**Brief:** A single stretch of the material below is to be transcribed exactly, starting at the line with "(194, 521) none -> [26,416,37,430] 1." and ending after the line with "-> [526,844,577,860] 请求：".

**Data shown:**
==============================

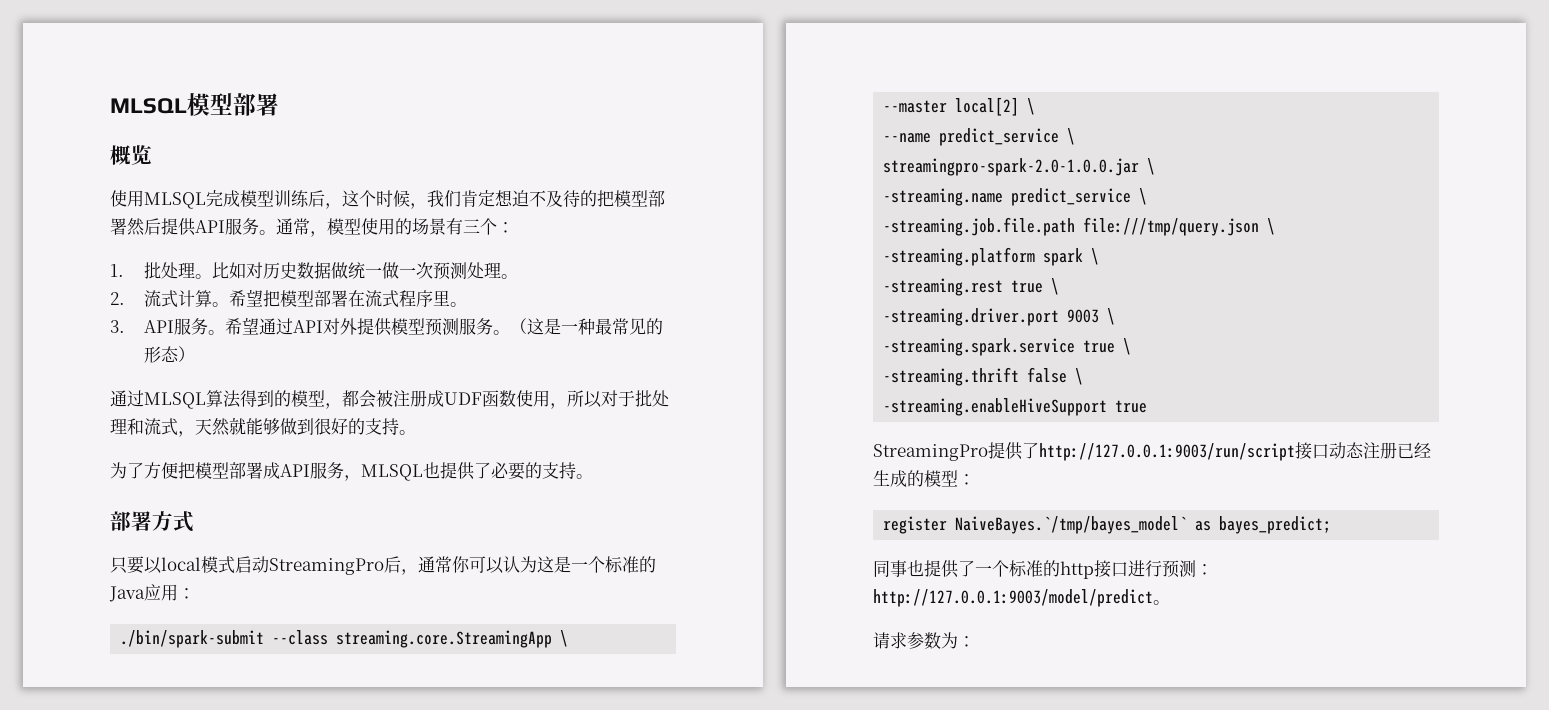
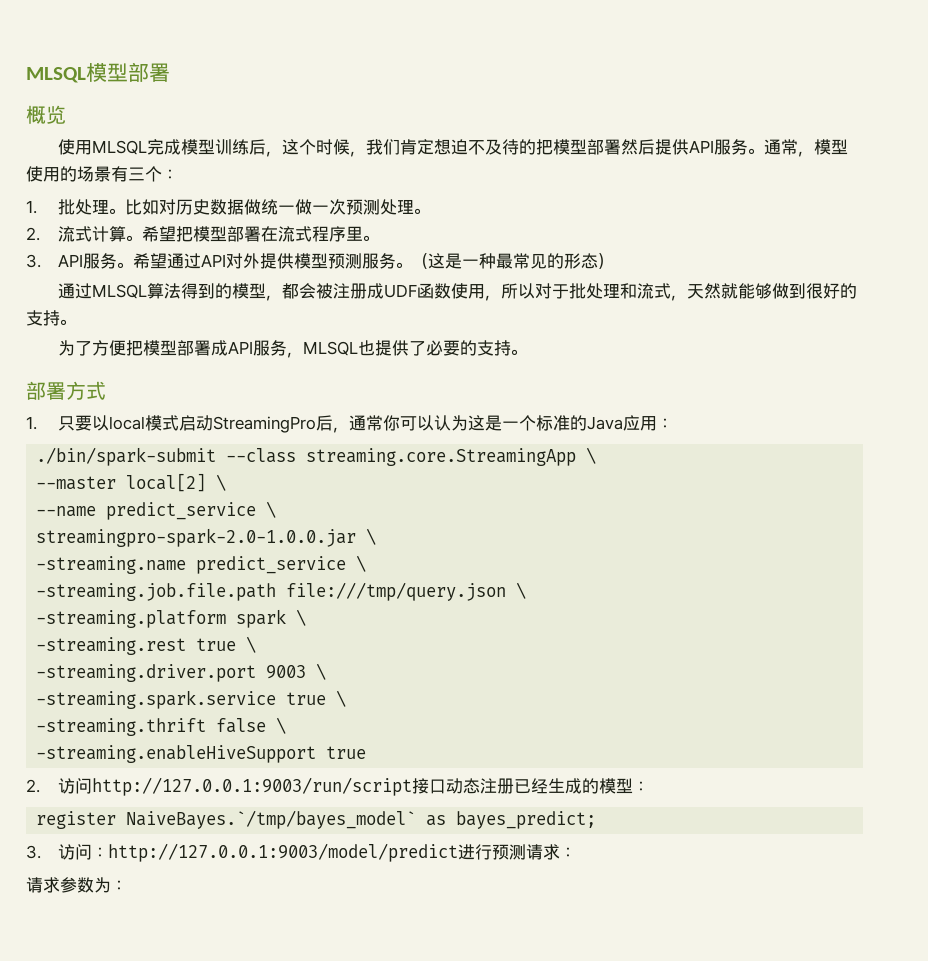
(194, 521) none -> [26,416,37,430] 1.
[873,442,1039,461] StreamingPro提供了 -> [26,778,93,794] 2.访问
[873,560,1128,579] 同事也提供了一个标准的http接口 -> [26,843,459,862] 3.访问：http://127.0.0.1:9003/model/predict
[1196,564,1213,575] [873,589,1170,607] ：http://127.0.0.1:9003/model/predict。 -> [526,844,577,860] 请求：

==============================

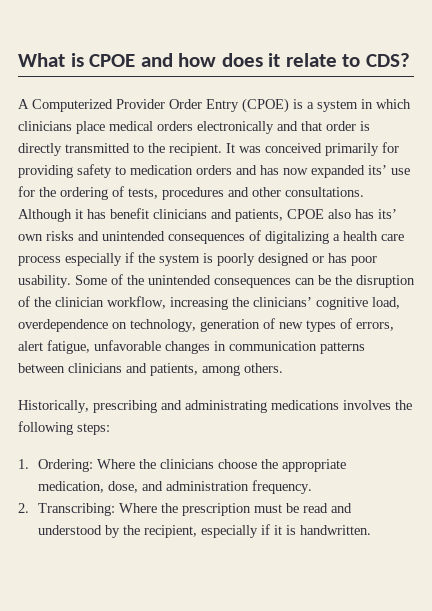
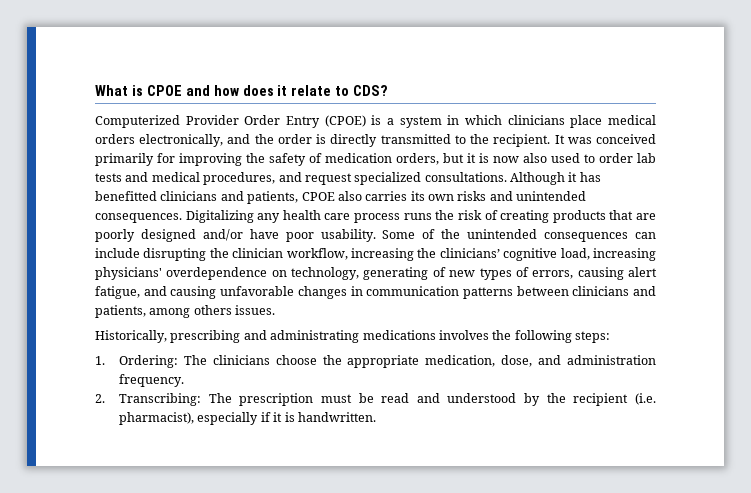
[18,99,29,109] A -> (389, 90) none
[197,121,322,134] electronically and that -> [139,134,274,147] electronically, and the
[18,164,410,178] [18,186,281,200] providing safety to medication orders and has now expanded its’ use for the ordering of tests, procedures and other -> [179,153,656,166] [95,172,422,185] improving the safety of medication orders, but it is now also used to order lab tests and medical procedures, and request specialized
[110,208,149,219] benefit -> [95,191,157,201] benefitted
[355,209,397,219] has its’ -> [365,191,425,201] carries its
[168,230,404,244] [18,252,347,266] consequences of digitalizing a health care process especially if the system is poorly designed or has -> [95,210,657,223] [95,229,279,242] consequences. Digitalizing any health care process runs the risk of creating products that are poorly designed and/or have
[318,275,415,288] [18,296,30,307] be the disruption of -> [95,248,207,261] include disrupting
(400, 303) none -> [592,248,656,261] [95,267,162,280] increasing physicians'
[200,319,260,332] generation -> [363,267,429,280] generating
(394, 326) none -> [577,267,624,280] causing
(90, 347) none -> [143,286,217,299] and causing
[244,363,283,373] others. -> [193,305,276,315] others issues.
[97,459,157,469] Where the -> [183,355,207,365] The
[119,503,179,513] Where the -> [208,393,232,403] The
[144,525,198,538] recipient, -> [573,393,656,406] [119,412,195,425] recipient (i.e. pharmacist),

==============================

**Response below:**
(194, 521) none -> [26,416,37,430] 1.
[873,442,1039,461] StreamingPro提供了 -> [26,778,93,794] 2.访问
[873,560,1128,579] 同事也提供了一个标准的http接口 -> [26,843,459,862] 3.访问：http://127.0.0.1:9003/model/predict
[1196,564,1213,575] [873,589,1170,607] ：http://127.0.0.1:9003/model/predict。 -> [526,844,577,860] 请求：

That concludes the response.